I have a few questions just to stat getting my head around things.

  1. Our current mapping does not include a geo_point field, but we do have the coordinates. It was just mapped as text. Can I update this field type without needing to create an entirely new indice/index?

  2. Is it possible to create a new field, and programmatically update this field with new data, for the index to then be able to return that result in near, but not quite real time? E.g. we have some data that is not mapped with avatars. We'd like to get these avatars (company logos) and update on the fly. Is this possible?

  3. We have 300+ million records. Each does have a persistent id. Can we simply update the indice with a new dataset (from S3) or do we need to create an entirely new index each time with the S3 data?

  4. Is logstash considered the best resource for indexing data from S3?

Thank you!

  1. You will need to reindex to cast the current text into the new format
  2. You can create the field, then update it later, yes. Elasticsearch is near-realtime though, so not sure what that has to do with returning the field in this use
  3. Depends what you want to achieve. If the actual number of updates is low, then consider just updating records as needed. If there is a lot of updates, then it'd be more efficient to create a new index
  4. Depends what you need to do with the data, if it's just pulling it in then take a look at https://www.elastic.co/guide/en/beats/filebeat/current/filebeat-input-s3.html

It sounds like this is user profile-like information, is that right?

1 Like

Thank you @warkolm for your answers.

Yes, it's a combo of company/profile data. I'm going to look at filebeat now.

Quick question before I go down that rabbit hole - do I need to first 'map' the fields before it's indexed, or as part of the indexing process I am able to do this within filebeat?

Elasticsearch will figure it out as best it can - dynamic mapping.
When you are starting it's usually a good idea to test a bit of data, then grab the mappings, tweak as you need, then setup a template.

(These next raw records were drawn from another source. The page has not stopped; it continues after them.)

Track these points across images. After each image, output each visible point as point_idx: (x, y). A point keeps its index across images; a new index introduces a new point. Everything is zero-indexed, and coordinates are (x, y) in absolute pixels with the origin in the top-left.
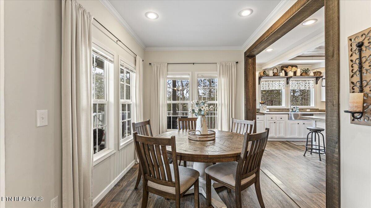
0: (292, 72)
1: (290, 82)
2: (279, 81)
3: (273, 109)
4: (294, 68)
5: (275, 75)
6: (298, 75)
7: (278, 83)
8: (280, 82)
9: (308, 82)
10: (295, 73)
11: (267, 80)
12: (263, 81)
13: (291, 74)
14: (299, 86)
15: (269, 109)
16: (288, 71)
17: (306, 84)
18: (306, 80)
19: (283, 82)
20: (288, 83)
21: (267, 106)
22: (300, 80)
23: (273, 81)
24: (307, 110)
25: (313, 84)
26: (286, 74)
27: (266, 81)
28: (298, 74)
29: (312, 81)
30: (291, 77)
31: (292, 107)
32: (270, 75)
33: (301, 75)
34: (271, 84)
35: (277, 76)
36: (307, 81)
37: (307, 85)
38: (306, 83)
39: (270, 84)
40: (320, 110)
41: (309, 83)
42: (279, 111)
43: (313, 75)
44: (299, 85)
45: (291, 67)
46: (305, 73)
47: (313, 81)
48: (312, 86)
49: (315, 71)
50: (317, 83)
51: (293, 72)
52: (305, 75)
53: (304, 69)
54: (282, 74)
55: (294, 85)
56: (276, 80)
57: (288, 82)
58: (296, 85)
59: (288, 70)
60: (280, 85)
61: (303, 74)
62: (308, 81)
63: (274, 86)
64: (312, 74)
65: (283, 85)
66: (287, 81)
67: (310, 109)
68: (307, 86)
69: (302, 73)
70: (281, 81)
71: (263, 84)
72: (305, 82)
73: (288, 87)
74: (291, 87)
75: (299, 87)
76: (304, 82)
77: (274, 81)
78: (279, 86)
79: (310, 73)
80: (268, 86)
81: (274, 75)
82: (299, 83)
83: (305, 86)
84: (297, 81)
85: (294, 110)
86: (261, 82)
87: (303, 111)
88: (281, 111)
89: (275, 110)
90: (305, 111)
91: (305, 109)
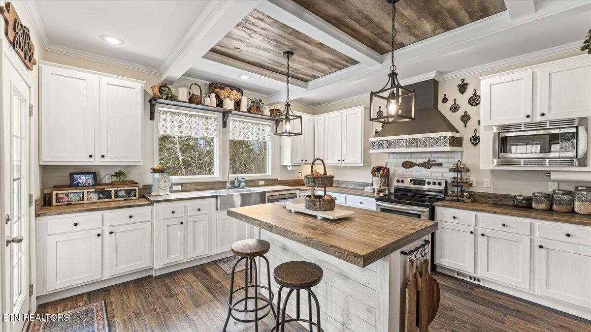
0: (231, 100)
1: (231, 124)
2: (207, 118)
3: (189, 183)
4: (235, 92)
5: (193, 100)
6: (244, 110)
7: (203, 123)
8: (208, 120)
10: (238, 104)
11: (177, 111)
12: (166, 112)
13: (229, 104)
14: (247, 133)
15: (181, 184)
16: (222, 97)
17: (258, 132)
18: (259, 124)
19: (216, 122)
20: (224, 125)
21: (172, 177)
22: (248, 122)
23: (191, 116)
24: (261, 183)
25: (270, 133)
26: (220, 103)
27: (173, 113)
28: (244, 107)
29: (268, 127)
30: (230, 111)
31: (233, 176)
32: (180, 99)
33: (249, 111)
34: (187, 122)
35: (200, 103)
36: (260, 126)
37: (261, 132)
38: (259, 129)
39: (184, 121)
40: (280, 181)
41: (263, 130)
42: (206, 187)
43: (269, 115)
44: (247, 131)
45: (229, 90)
46: (256, 107)
47: (269, 125)
48: (269, 135)
49: (272, 108)
50: (275, 132)
51: (233, 102)
52: (255, 112)
53: (254, 100)
54: (211, 101)
55: (238, 130)
56: (199, 114)
57: (226, 122)
58: (242, 130)
59: (223, 94)
60: (209, 127)
61: (253, 109)
62: (263, 125)
63: (195, 128)
64: (267, 112)
65: (215, 127)
66: (223, 119)
67: (266, 180)
68: (260, 134)
69: (251, 107)
70: (211, 118)
71: (165, 120)
72: (258, 127)
73: (225, 134)
74: (231, 134)
75: (247, 136)
76: (255, 127)
77: (195, 116)
78: (207, 128)
79: (264, 111)
80: (180, 127)
81: (191, 100)
82: (246, 127)
83: (258, 134)
84: (244, 122)
85: (236, 184)
86: (160, 115)
87: (253, 184)
88: (211, 188)
89: (195, 186)
90: (257, 184)
91: (257, 181)
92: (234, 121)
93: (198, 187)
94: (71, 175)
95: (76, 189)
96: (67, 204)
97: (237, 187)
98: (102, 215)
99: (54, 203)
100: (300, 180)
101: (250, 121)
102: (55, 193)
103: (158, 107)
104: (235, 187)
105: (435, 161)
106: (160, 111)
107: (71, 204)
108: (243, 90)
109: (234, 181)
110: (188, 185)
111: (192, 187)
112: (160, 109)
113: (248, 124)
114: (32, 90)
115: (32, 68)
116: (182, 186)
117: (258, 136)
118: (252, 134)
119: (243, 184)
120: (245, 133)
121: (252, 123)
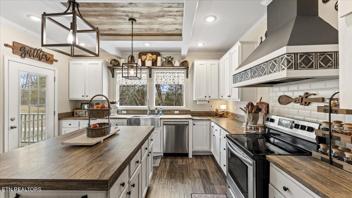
6: (160, 65)
9: (177, 75)
10: (154, 62)
12: (120, 73)
17: (174, 78)
18: (175, 73)
19: (146, 75)
20: (150, 76)
24: (176, 112)
25: (183, 78)
28: (159, 63)
29: (181, 74)
30: (152, 68)
37: (176, 78)
40: (192, 112)
42: (139, 113)
43: (179, 66)
44: (166, 78)
46: (169, 62)
47: (183, 73)
48: (183, 80)
50: (187, 77)
53: (167, 58)
55: (160, 78)
57: (151, 74)
61: (164, 64)
62: (178, 73)
64: (177, 64)
65: (146, 78)
66: (149, 73)
67: (180, 111)
69: (163, 62)
72: (174, 75)
73: (151, 81)
74: (155, 81)
76: (172, 75)
79: (174, 63)
82: (165, 76)
83: (174, 79)
84: (164, 73)
85: (156, 112)
86: (117, 74)
87: (170, 113)
88: (142, 113)
89: (134, 111)
90: (173, 113)
91: (173, 111)
92: (157, 73)
93: (135, 112)
94: (82, 104)
95: (81, 110)
96: (78, 116)
97: (157, 114)
98: (79, 122)
99: (75, 115)
100: (212, 112)
101: (168, 72)
102: (75, 111)
103: (116, 71)
104: (155, 114)
105: (315, 95)
106: (117, 73)
107: (79, 116)
108: (160, 53)
109: (155, 110)
110: (130, 111)
111: (132, 112)
112: (117, 72)
113: (167, 74)
114: (56, 72)
115: (52, 63)
116: (127, 111)
117: (174, 81)
118: (170, 80)
119: (161, 112)
120: (164, 80)
121: (170, 73)
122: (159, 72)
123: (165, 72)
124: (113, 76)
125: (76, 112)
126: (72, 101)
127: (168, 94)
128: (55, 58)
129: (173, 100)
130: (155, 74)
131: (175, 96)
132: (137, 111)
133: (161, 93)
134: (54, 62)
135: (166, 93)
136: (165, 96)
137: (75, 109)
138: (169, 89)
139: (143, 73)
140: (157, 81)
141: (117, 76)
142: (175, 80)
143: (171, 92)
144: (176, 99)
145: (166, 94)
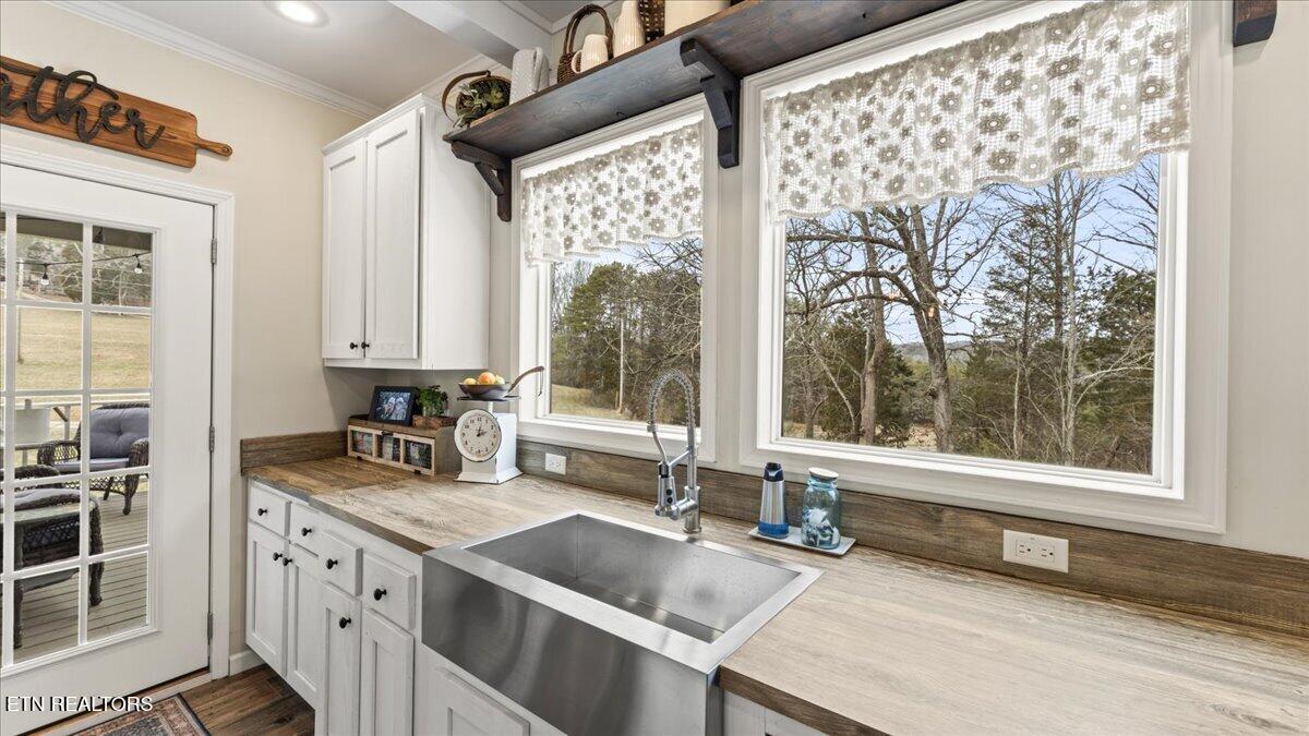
3: (591, 453)
12: (544, 179)
15: (567, 452)
20: (729, 150)
25: (1163, 67)
84: (868, 86)
85: (772, 504)
86: (527, 192)
87: (930, 537)
89: (608, 467)
91: (981, 524)
92: (794, 102)
93: (615, 476)
96: (357, 455)
98: (289, 505)
99: (351, 453)
102: (351, 428)
103: (521, 167)
106: (526, 181)
110: (586, 459)
111: (597, 471)
112: (526, 173)
114: (219, 209)
115: (191, 164)
116: (568, 460)
117: (996, 142)
118: (941, 141)
119: (817, 516)
120: (870, 155)
121: (942, 62)
122: (811, 93)
123: (877, 73)
124: (505, 212)
125: (353, 432)
126: (338, 374)
127: (980, 349)
128: (206, 132)
129: (1007, 375)
130: (777, 123)
131: (1019, 356)
132: (630, 470)
133: (942, 343)
134: (202, 158)
135: (969, 339)
136: (963, 356)
137: (352, 417)
138: (987, 323)
139: (680, 143)
140: (793, 184)
141: (526, 206)
142: (1015, 125)
143: (1000, 339)
144: (1028, 371)
145: (971, 349)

Got it. Unfortunately the dynamic mapping we used previously, didn't pick up coordinates as a geo_point so we can't use the radius/bounding box - which is one of the reasons we need to remap and reindex.

Is setting up a template available in filebeat?

Filebeat has built in templates. But you can also define your own.

This topic was automatically closed 28 days after the last reply. New replies are no longer allowed.